S&P’s Indexology blog posted an article yesterday on value investing in the US, titled “Losing My Religion.”
The gist of the post is that both over the past one- and ten-year periods, value investing strategies have generally, and pretty steadily, underperformed the S&P. The author, Tim Edwards, senior director of index investment strategy for S&P, suggests that this may be because value investing has become too popular. In his words, “With so much energy directed to exploiting the excess returns available through value investing, maybe the only “value” stocks left are the value traps, those stocks whose prices are low as their prospects are determinedly poor.”
my semi-random thoughts
- Value investing has been around at least since the 1930s and is the dominant investment style for professionals worldwide. Growth stock investing may be a close second to value in the US but is a non-starter elsewhere.
- Value investing does not mean buying stocks that are cheap relative to their future prospects, i.e., bargains. Rather, it’s a rule-governed process of buying, depending on the flavor of value an adherent espouses, the stocks with the lowest price to earnings, price to cash flow or price to net assets ratio–on the idea that the market has already factored into prices the worst that can possible happen, and then some. So once the market begins to turn an objective eye toward such stocks once more, their prices will rise. At the same time, downside is limited because the stocks can’t fall off the floor.
- As a dyed-in-the-wool growth stock investor (who has worked side by side with value colleagues for virtually all of his professional career), my observation is that value stock indices routinely include growth stocks. Growth indices, in contrast, are often salted with stocks that are well past their best-by date and that are ticking time bombs no self-respecting growth stock investor would own. Academics use these mischaracterized indices to “prove” the superiority of value over growth. Indexers use similar methodologies. Be that as it may, this is another reason for surprise at the years-long underperformance of value.
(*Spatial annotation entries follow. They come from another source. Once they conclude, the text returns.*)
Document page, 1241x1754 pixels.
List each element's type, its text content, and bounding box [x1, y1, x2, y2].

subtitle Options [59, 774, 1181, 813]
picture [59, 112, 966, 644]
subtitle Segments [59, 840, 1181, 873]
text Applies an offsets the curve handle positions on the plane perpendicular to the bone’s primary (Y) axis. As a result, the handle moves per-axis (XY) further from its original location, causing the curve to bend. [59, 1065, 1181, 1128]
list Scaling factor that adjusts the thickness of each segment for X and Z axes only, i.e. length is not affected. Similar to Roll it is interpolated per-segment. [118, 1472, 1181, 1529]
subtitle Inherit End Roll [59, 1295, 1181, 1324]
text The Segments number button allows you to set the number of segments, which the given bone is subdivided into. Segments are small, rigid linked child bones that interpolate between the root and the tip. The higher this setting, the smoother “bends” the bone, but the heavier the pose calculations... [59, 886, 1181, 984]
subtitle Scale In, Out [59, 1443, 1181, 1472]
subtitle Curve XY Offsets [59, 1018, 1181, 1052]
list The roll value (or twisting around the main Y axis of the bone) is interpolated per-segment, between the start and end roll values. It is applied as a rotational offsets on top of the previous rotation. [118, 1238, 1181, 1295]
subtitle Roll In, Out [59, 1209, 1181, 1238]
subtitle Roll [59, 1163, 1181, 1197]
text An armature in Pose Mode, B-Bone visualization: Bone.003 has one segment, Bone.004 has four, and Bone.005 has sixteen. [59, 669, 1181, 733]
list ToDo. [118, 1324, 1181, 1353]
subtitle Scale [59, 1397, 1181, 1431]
- Early in my career I became acquainted with a married couple, where the husband was an excellent growth stock investor, the wife a similarly accomplished value stock picker. She outperformed him in the first two years of a business cycle; he outperformed her in the next two years. Their long-term records were identical. This is how value and growth worked until the late 1990s.
The late 1990s produced a super-long growth cycle that culminated in the Internet bust of 2000. That was followed by a super value cycle that ran most of the next 4-5 years. Both were a break with past patterns. The strength of the second may be a reason value has looked so bad since.
5. Still, what I find surprising about the past decade is the persistent underperformance of value, despite the birth of a post-Great Recession business cycle in 2009. The cycle turn has always been the prime period of value outperformance. Why not now? …the Internet.